• **EXERCISE DIRECTIONS**: When you reach the line containing "right knee: (95, 447)" in the data below, reproduce it and every line that follows, exactly and without additions.

• **DATA**:
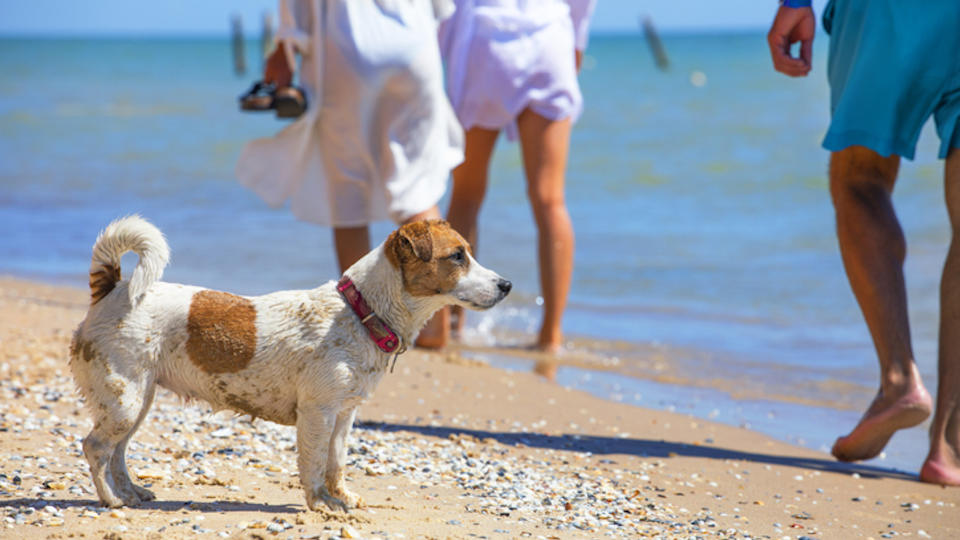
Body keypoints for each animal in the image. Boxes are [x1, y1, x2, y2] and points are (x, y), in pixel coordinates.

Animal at [67, 215, 510, 510]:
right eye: (457, 256)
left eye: (468, 253)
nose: (507, 285)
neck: (359, 312)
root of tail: (111, 290)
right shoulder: (318, 412)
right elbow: (312, 463)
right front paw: (320, 504)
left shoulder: (344, 414)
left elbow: (337, 462)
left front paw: (342, 497)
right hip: (124, 401)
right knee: (95, 447)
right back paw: (110, 500)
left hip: (137, 402)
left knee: (117, 452)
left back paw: (131, 492)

• **YOUR RESPONSE**:
right knee: (95, 447)
right back paw: (110, 500)
left hip: (137, 402)
left knee: (117, 452)
left back paw: (131, 492)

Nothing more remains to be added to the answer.